=== TEXTO DO EXERCÍCIO ===

O museu do mundo todo

Sokurov retoma a sua paixão pelos museus, evocando o Louvre durante o período da ocupação alemã.

Decididamente, para Aleksandr Sokurov, um museu não é um armazém. Nem uma coleção de cromos. Em A Arca Russa (2002), a sua câmara percorria o Hermitage, em São Petersburgo, numa vertigem de continuidade (era um filme feito num único plano, convém recordar) que se ia tornando paradoxalmente descontínua, expondo as memórias, deslumbradas e magoadas, de uma Rússia ainda desconhecedora das convulsões do comunismo.

Agora, em Francofonia, Sokurov vem-nos dizer o que já sabíamos - o Louvre como imensa galáxia de história e histórias -, embora levando-nos a discutir muitas certezas correntes sobre a conservação do património artístico. Será, por isso, irrelevante encaixar Francofonia em qualquer modelo de "documentário" ou "ficção".

Este é o filme em que o próprio Sokurov se coloca em cena, perante o ecrã do seu computador, inquirindo sobre as inusitadas atribulações a que os humanos sujeitam os objetos artísticos. Mais do que isso: a frieza jornalística dos factos evocados não impede que Napoleão "saia" das telas, vagueando pelas salas do Louvre, apontando os quadros e proclamando, com compreensível orgulho, "sou eu".

=== EXCERTOS DOS REGISTOS ===

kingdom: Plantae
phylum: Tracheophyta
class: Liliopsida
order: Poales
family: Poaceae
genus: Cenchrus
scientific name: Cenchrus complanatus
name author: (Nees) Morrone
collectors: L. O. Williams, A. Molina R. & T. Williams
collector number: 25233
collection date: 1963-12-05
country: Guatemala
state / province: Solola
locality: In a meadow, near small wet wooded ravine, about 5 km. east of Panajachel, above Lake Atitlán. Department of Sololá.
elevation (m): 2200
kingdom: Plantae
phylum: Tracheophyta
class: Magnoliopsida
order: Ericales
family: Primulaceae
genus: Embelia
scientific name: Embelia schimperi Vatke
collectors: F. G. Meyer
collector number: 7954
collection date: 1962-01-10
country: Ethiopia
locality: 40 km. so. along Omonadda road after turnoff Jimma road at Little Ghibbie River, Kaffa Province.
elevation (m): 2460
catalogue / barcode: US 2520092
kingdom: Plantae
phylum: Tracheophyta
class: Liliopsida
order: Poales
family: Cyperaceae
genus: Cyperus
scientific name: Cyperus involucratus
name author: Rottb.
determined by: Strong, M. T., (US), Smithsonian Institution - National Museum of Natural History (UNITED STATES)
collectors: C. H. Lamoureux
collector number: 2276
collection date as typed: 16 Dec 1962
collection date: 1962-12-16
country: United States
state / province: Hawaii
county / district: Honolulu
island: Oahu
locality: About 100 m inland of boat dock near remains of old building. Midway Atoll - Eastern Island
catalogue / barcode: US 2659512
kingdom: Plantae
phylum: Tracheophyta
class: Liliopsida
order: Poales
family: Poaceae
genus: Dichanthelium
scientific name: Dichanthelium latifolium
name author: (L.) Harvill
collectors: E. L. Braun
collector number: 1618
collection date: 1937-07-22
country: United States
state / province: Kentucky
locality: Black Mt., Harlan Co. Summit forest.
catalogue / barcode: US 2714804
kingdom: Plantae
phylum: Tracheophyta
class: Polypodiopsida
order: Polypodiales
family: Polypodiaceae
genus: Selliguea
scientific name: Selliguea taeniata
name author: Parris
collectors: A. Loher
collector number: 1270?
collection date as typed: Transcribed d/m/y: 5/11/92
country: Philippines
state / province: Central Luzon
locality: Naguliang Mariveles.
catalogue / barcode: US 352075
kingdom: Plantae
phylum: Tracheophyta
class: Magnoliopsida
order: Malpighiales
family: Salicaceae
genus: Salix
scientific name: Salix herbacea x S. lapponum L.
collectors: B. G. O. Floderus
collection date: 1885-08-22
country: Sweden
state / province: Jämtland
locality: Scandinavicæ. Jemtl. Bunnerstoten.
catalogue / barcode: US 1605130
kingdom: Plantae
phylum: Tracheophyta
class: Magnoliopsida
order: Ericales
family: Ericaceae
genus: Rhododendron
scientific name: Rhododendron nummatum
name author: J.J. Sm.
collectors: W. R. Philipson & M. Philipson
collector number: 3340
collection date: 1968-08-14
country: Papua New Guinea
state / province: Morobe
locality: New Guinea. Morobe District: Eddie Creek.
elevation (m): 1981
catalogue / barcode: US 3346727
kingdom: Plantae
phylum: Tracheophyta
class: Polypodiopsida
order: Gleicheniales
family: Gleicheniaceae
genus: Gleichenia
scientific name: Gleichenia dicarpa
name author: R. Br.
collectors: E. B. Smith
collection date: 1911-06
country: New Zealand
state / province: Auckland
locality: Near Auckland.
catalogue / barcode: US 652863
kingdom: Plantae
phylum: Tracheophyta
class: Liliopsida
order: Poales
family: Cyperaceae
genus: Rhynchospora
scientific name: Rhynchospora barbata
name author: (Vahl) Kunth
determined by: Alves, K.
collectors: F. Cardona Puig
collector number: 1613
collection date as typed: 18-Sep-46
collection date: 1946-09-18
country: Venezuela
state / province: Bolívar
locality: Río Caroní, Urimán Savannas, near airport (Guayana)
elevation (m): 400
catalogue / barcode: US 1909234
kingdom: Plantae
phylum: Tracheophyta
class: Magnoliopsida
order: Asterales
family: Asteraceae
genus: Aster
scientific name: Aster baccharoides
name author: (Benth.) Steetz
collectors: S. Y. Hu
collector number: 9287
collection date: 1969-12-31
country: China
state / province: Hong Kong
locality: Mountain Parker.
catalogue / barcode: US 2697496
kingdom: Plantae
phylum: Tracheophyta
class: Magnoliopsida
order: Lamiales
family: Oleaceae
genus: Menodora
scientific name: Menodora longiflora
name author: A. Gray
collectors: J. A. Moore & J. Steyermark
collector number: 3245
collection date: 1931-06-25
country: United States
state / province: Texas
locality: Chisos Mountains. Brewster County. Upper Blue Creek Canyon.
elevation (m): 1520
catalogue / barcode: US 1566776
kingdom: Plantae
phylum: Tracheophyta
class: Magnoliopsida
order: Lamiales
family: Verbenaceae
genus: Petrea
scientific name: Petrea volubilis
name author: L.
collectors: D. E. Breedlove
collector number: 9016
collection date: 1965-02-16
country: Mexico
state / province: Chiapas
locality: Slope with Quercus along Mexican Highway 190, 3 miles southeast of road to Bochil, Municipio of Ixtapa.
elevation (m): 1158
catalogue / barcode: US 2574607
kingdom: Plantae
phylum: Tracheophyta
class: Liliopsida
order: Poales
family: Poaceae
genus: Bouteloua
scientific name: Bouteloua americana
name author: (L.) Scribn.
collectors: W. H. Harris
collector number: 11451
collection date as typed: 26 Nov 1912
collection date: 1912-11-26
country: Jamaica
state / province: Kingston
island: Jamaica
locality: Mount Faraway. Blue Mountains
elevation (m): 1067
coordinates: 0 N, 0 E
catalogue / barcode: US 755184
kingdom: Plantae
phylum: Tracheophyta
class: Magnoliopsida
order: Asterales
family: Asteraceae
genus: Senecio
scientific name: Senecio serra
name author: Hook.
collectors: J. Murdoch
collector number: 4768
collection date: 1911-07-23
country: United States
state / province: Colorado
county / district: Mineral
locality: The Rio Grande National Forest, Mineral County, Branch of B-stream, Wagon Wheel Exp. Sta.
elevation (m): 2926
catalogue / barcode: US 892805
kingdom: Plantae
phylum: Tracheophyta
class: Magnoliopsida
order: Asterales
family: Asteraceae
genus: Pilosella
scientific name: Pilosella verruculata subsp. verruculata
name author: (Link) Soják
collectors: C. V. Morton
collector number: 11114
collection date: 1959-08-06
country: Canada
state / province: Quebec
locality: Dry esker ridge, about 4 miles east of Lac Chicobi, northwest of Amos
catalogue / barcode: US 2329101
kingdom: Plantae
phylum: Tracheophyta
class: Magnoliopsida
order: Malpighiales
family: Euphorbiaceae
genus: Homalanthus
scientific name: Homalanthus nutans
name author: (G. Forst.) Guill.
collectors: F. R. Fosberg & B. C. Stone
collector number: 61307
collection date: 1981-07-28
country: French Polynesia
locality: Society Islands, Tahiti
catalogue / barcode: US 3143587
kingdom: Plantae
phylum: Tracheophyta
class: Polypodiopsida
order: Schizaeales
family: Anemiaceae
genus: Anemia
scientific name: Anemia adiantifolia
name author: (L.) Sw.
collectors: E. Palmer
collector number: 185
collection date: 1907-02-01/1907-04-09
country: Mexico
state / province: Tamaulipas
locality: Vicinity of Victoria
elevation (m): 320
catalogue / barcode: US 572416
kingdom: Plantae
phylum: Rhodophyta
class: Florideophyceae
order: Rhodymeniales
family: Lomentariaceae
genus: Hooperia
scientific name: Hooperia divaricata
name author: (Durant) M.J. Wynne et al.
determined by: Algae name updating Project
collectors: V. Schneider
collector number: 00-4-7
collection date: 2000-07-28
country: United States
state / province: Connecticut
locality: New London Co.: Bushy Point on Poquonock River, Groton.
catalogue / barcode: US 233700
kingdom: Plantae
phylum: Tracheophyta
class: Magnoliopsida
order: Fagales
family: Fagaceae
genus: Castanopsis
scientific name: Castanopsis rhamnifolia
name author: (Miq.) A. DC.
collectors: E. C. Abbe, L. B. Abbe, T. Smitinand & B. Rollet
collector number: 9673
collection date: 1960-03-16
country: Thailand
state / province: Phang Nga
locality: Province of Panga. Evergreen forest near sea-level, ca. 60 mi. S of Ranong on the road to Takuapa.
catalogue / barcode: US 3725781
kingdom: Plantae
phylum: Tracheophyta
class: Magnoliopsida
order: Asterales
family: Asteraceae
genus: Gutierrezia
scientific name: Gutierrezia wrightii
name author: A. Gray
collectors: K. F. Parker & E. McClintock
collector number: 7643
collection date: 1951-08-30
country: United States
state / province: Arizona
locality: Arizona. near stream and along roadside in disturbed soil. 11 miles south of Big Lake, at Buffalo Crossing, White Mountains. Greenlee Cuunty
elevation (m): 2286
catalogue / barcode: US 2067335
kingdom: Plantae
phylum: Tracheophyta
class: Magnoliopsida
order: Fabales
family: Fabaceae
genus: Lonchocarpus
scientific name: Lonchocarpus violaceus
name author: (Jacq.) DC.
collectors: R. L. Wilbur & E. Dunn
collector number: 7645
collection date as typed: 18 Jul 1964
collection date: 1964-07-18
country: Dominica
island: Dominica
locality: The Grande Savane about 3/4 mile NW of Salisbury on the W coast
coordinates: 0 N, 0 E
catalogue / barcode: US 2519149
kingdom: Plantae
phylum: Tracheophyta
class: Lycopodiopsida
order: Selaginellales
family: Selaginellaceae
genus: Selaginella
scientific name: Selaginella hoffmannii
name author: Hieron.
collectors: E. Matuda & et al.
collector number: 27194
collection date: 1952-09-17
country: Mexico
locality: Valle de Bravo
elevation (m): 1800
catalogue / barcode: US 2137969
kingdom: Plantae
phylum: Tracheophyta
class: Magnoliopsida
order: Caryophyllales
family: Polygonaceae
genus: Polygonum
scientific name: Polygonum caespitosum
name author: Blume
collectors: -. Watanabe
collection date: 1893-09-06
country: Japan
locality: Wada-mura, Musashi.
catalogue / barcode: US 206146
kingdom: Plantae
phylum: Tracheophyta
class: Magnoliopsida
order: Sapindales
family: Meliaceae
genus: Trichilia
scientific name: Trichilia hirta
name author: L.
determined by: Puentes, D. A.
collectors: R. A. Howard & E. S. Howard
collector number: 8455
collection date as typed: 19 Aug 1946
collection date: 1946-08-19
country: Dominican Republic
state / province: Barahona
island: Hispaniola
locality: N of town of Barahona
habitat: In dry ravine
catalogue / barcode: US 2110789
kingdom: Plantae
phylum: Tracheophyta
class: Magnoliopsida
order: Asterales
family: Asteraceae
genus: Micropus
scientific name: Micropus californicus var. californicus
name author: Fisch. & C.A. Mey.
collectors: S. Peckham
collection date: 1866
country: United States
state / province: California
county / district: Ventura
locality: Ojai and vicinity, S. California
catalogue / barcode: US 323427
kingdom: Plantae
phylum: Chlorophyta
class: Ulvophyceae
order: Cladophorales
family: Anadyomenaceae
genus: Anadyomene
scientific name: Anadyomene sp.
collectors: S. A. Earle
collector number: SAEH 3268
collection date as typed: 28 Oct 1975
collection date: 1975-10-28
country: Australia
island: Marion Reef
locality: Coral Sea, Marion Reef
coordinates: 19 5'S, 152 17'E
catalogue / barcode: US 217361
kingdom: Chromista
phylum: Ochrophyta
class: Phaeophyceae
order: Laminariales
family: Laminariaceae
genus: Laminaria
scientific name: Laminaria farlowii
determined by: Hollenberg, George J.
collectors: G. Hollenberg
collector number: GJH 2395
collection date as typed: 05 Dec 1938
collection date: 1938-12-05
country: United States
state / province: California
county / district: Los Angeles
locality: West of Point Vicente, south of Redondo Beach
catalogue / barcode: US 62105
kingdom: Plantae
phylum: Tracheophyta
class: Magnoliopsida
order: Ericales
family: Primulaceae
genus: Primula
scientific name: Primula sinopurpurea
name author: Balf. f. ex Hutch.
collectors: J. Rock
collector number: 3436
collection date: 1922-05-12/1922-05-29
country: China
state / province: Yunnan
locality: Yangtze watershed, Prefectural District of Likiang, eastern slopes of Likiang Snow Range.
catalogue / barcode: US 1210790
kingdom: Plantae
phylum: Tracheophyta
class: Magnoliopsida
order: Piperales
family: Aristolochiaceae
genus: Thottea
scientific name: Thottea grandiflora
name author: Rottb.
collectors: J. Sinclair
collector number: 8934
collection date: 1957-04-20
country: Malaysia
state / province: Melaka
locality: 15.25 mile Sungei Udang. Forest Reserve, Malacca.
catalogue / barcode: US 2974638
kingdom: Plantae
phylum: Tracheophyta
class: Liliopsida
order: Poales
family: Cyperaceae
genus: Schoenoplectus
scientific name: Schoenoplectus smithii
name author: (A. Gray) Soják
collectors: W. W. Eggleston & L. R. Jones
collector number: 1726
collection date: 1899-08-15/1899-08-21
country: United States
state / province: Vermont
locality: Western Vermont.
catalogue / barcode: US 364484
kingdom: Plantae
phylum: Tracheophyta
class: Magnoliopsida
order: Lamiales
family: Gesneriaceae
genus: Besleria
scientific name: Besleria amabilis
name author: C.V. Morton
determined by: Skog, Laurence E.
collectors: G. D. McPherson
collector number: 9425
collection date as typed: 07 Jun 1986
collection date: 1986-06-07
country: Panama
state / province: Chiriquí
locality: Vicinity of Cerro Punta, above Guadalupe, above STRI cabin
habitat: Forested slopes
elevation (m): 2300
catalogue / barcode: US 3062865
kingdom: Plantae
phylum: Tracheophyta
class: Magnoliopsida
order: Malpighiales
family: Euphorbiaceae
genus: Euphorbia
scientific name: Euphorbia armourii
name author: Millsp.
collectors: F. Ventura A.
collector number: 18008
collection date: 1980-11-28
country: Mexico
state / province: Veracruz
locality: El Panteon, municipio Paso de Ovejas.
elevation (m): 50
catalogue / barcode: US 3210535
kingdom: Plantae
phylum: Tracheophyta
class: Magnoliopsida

===

** O QUE SE PEDE **
- a) Copie do texto sobre Francofonia o trecho que vai de "Sokurov retoma a" até "convulsões do comunismo.", inclusive.
- b) Prossiga o texto sobre Francofonia a partir da última frase apresentada.

** RESPOSTAS ESCRITAS **
- a)
Sokurov retoma a sua paixão pelos museus, evocando o Louvre durante o período da ocupação alemã.

Decididamente, para Aleksandr Sokurov, um museu não é um armazém. Nem uma coleção de cromos. Em A Arca Russa (2002), a sua câmara percorria o Hermitage, em São Petersburgo, numa vertigem de continuidade (era um filme feito num único plano, convém recordar) que se ia tornando paradoxalmente descontínua, expondo as memórias, deslumbradas e magoadas, de uma Rússia ainda desconhecedora das convulsões do comunismo.

- b)
Em qualquer caso, o cerne da questão está na relação que, durante a ocupação alemã, se estabeleceu entre o diretor do museu e o oficial nazi encarregado de administrar a "cultura" (interpretados, respetivamente, por Louis-Do de Lencquesaing e Benjamin Utzerath). Nessa relação, Sokurov descortina uma cumplicidade tão discreta quanto tácita que, por abençoada perversidade, conseguiu conter o desejo de "exportação" de muitas obras-primas do Louvre, alimentado, em Berlim, por Hitler e Goebbels.

São memórias multifacetadas da Segunda Guerra Mundial que, além do mais, conduzem o cineasta a evocar as feridas da sua pátria e, em particular, a resistência trágica de Leninegrado (aliás, São Petersburgo).

Daí a luminosa moral de Francofonia: um museu não é exatamente um lugar para contemplar a arte do mundo, mas mais uma paisagem viva que, no limite, nos permite ver o mundo todo.